Car Insurance Tips for Teens
The first thing you need to do is determine whether you’ll be getting an auto insurance policy on your own, or becoming insured upon your parents’ existing policy. What’s the difference, you ask? Well, if you’re lucky enough to begin driving in your very own car, that car will need its very own insurance! For the rest of us, we’ll need to borrow the family ride to get where we need to go; and in order to drive it, the state requires that we be insured against any damages in case we get into an accident with that vehicle. So your parent or guardian will need to add your name to his or her policy as a licensed, insured driver of that vehicle.
Why Does It Cost So Much?
Because you’re a new driver, the state is going to assume (however unfairly!) that you’re not a very good one yet. Therefore, it’s going to cost more to insure you, because you will be seen as a potential hazard until you’ve had some more experience on the roads. There are ways to try to keep those costs as low as you can, though:
- Be a good student! Many insurance providers will reward good grades with lower rates.
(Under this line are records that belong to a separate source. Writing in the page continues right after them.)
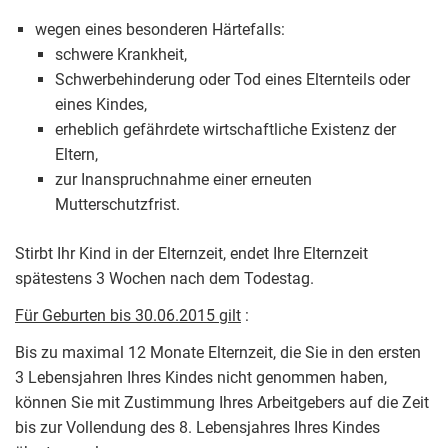
wegen eines besonderen Härtefalls:
schwere Krankheit,
Schwerbehinderung oder Tod eines Elternteils oder
eines Kindes,
erheblich gefährdete wirtschaftliche Existenz der
Eltern,
zur Inanspruchnahme einer erneuten
Mutterschutzfrist.
Stirbt Ihr Kind in der Elternzeit, endet Ihre Elternzeit
spätestens 3 Wochen nach dem Todestag.
Für Geburten bis 30.06.2015 gilt
:
Bis zu maximal 12 Monate Elternzeit, die Sie in den ersten
3 Lebensjahren Ihres Kindes nicht genommen haben,
können Sie mit Zustimmung Ihres Arbeitgebers auf die Zeit
bis zur Vollendung des 8. Lebensjahres Ihres Kindes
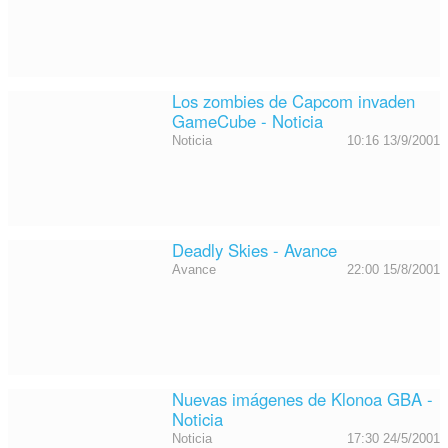
Los zombies de Capcom invaden
GameCube - Noticia
Noticia
10:16 13/9/2001
Deadly Skies - Avance
Avance
22:00 15/8/2001
Nuevas imágenes de Klonoa GBA -
Noticia
Noticia
17:30 24/5/2001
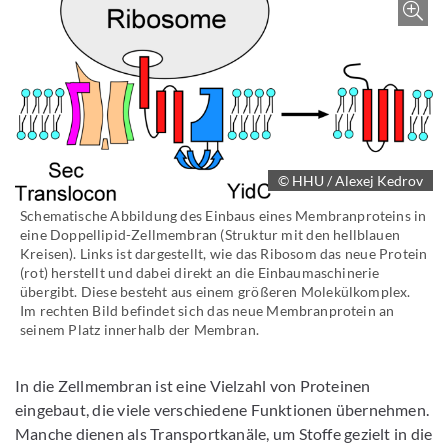
Z
© HHU / Alexej Kedrov
Schematische Abbildung des Einbaus eines Membranproteins in
eine Doppellipid-Zellmembran (Struktur mit den hellblauen
Kreisen). Links ist dargestellt, wie das Ribosom das neue Protein
(rot) herstellt und dabei direkt an die Einbaumaschinerie
übergibt. Diese besteht aus einem größeren Molekülkomplex.
Im rechten Bild befindet sich das neue Membranprotein an
seinem Platz innerhalb der Membran.
In die Zellmembran ist eine Vielzahl von Proteinen
eingebaut, die viele verschiedene Funktionen übernehmen.
Manche dienen als Transportkanäle, um Stoffe gezielt in die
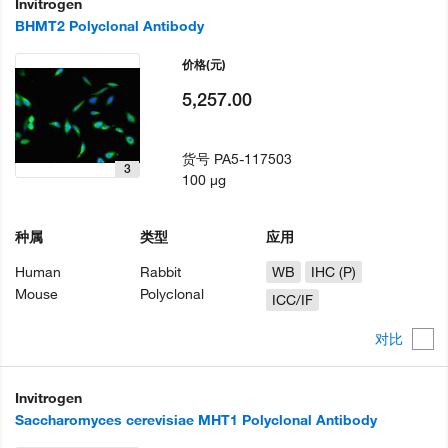
Invitrogen
BHMT2 Polyclonal Antibody
价格
(元)
5,257.00
货号
PA5-117503
3
100 µg
种属
类型
应用
Human
Rabbit
WB
IHC (P)
Mouse
Polyclonal
ICC/IF
对比
Invitrogen
Saccharomyces cerevisiae MHT1 Polyclonal Antibody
- Be a safe driver! The longer you go without any incidents (including citations and accidents), the more the state will recognize that you are a responsible driver.
- Pay a higher deductible. Although you’ll be responsible for more money in the event of a claim, your overall premium cost will be lower – and hopefully you’ll never have an event in which your deductible will be necessary!
- Get a modest car. Sports cars and brand new models will automatically require a higher insurance rate. Opt for a vehicle a bit older, without the bells and whistles, and you won’t have to pay the higher price.
More Car Insurance Tips for Parents
Even though the cost of having a teenage driver is a little more than you bargained for, you can still safeguard yourself from exorbitant fees by doing a little pre-planning. Ask your insurance company if they offer multi-car discounts; getting your teen onto your plan with their own car could save you all a little bit of cash. Also, be particular about the kind of coverage you purchase for your child. Optional coverage types, such as collision or comprehensive, may not always be the best decision if your teen drives an older car without financing. Finally, try to avoid listing your teen as a primary driver on your account. If possible, listing them as an occasional or pleasure-only driver will save you a lot of money in the long run.